RECORD LIST:
---+---

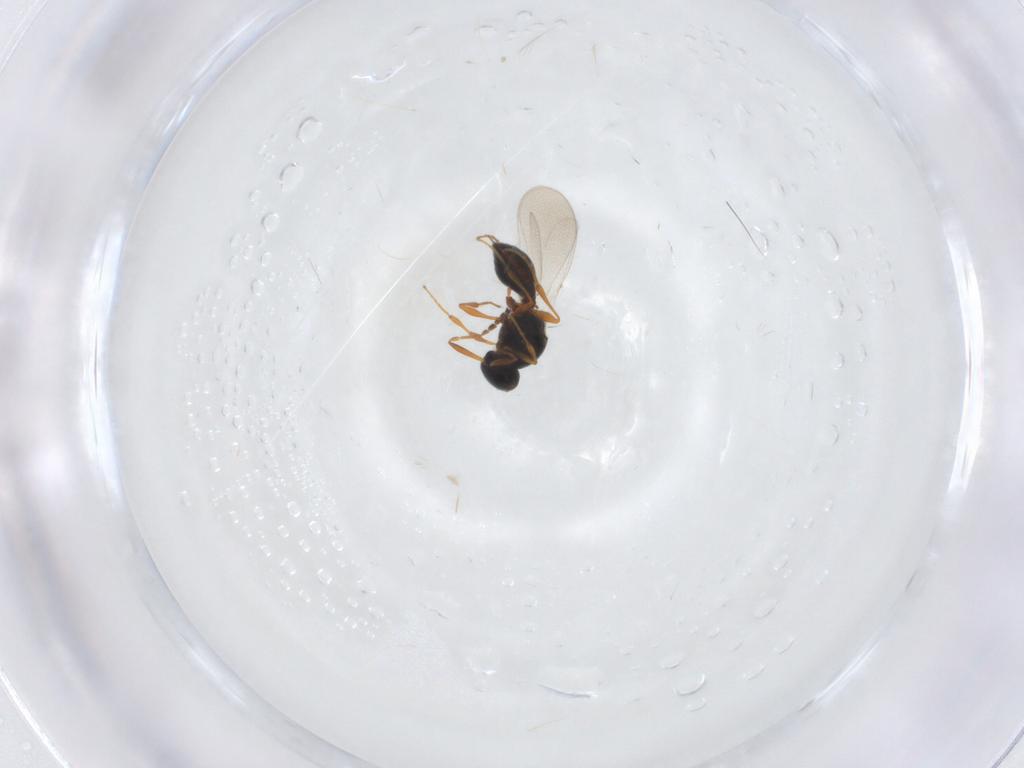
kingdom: Animalia
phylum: Arthropoda
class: Insecta
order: Hymenoptera
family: Platygastridae
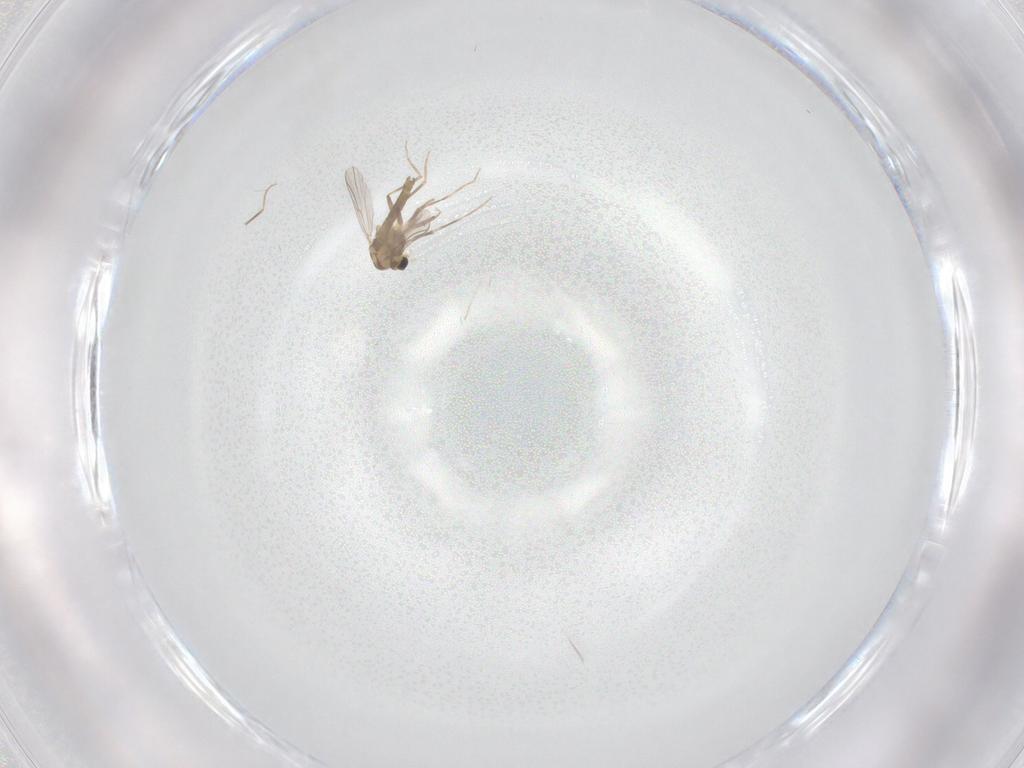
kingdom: Animalia
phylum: Arthropoda
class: Insecta
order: Diptera
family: Chironomidae
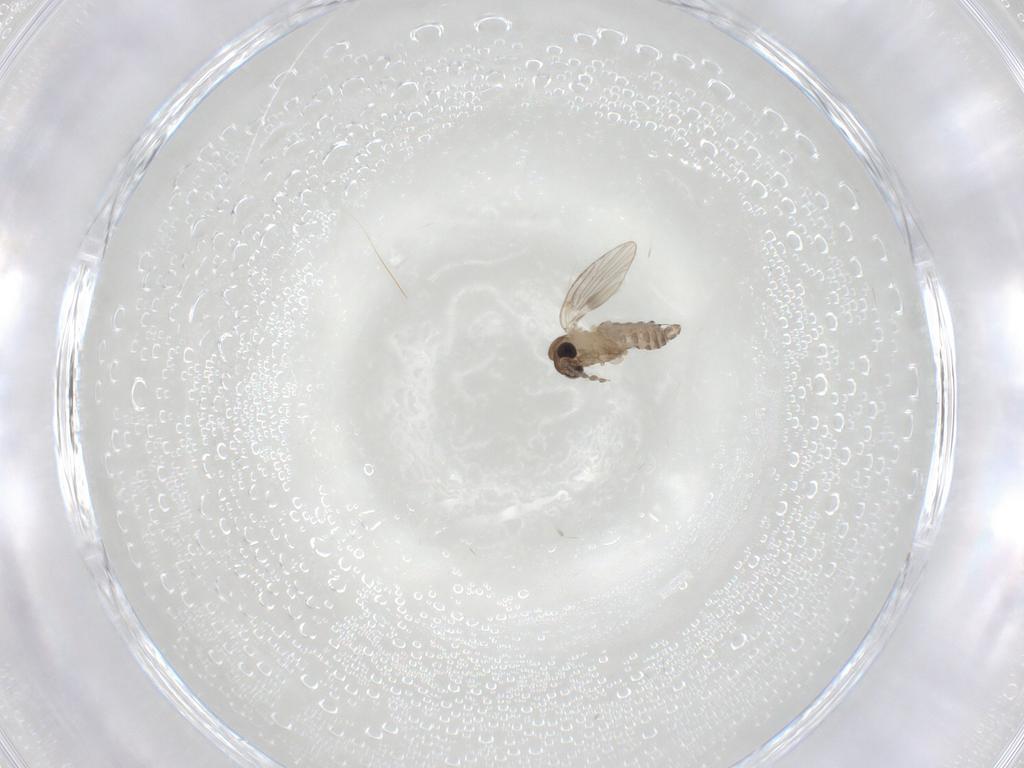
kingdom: Animalia
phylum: Arthropoda
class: Insecta
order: Diptera
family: Psychodidae
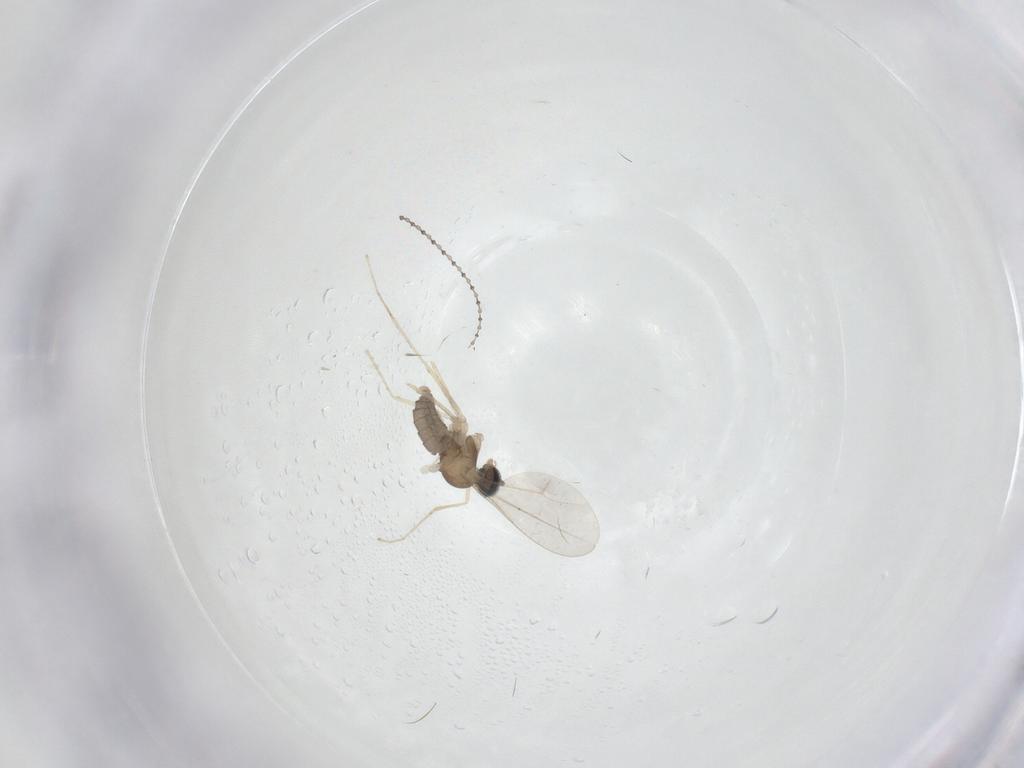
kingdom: Animalia
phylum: Arthropoda
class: Insecta
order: Diptera
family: Cecidomyiidae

---+---

TO BE DONE: Rewrite the lines of all the items, changing every "family" to "Family" and keeping everything else the same. Leave the pictures out of your answer.

ANSWER IN FULL:
kingdom: Animalia
phylum: Arthropoda
class: Insecta
order: Hymenoptera
Family: Platygastridae
kingdom: Animalia
phylum: Arthropoda
class: Insecta
order: Diptera
Family: Chironomidae
kingdom: Animalia
phylum: Arthropoda
class: Insecta
order: Diptera
Family: Psychodidae
kingdom: Animalia
phylum: Arthropoda
class: Insecta
order: Diptera
Family: Cecidomyiidae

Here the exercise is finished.